Try to understand these issues or rather how they could affect your business processes and software implementations down the line rather than dismissing them on a technical level.
You can store the Unicode representation just as you normally would. But what you don't do is assume that your Unicode representation is the only representation of the actual name.
More concretely, there are names that have multiple equally valid ways of writing them. You can probably expect that usually the same one is used, but you should absolutely not require this when building your business processes.
Even more concretely, as an example there are transliteration or simplification / shortening rules that allow people with otherwise strange or long names to buy an airline ticket. The actual, real name may not be any of the ones you have in your system. This matters e.g. when searching for someone or in customer support.

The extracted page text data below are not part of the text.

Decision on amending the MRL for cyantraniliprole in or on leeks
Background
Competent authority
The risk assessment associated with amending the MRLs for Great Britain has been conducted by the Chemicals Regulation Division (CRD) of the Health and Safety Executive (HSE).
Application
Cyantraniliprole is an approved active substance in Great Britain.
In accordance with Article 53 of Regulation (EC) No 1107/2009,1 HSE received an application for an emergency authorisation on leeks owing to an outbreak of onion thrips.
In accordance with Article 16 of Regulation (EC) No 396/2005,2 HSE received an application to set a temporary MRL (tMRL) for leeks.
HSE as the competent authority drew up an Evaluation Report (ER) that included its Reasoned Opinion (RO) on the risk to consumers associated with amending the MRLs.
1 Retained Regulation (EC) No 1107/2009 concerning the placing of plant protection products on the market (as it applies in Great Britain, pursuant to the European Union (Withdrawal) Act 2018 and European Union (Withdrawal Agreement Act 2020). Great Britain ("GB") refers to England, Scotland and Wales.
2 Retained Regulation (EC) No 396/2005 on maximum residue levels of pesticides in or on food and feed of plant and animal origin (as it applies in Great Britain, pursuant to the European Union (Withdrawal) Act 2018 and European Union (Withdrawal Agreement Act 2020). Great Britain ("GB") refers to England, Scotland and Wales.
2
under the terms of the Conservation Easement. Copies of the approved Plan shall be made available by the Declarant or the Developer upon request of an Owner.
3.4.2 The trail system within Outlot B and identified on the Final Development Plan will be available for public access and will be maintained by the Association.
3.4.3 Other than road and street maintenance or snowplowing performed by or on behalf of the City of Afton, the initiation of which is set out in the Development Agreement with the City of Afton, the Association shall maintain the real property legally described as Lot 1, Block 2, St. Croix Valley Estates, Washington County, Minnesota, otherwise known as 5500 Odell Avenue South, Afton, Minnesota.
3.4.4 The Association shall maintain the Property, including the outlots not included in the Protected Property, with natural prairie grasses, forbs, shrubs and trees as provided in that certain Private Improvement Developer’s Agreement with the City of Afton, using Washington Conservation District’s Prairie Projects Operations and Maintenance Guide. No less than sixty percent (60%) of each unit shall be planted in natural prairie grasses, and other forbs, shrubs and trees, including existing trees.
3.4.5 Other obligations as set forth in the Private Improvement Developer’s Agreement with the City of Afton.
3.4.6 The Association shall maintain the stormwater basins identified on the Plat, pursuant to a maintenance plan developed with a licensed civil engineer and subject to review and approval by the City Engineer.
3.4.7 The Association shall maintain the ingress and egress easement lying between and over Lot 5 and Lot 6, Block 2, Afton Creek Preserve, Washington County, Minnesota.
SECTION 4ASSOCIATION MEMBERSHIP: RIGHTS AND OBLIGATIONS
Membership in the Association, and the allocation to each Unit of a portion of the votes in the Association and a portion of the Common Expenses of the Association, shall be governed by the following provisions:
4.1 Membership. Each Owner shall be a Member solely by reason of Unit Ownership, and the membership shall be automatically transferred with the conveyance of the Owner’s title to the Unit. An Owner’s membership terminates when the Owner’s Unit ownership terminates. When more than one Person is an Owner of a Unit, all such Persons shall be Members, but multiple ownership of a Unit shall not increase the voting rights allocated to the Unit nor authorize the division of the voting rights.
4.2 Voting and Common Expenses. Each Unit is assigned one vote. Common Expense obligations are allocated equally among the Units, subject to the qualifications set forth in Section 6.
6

As for people without names (or unknown names), you should probably recognize that the handling might differ by country. E.g. records with "John Doe" in the US might have to be handled differently: analogous to "NULL != NULL" in SQL John Doe != John Doe. Or maybe even "Jane Doe == John Doe" in some cases. See also "Fnu Lu" (First Name Unknown, Last Name Unknown) used in the US.
And although I don't have knowledge about all the countries in the world, it may very well be that this leads to situations where the "no name" has to be handled specially or at least understood to be a special case, completely differently from other cases.
> So... what? What do I do with this? My program has to use something to represent text, and since I fail to be a large multinational consortium, I can't invent my own character set and expect it to work.
Maybe don't rush to remove your "legacy" encoding support because "everyone is using UTF-8"? Or at least check with some Japanese users with obscure names first.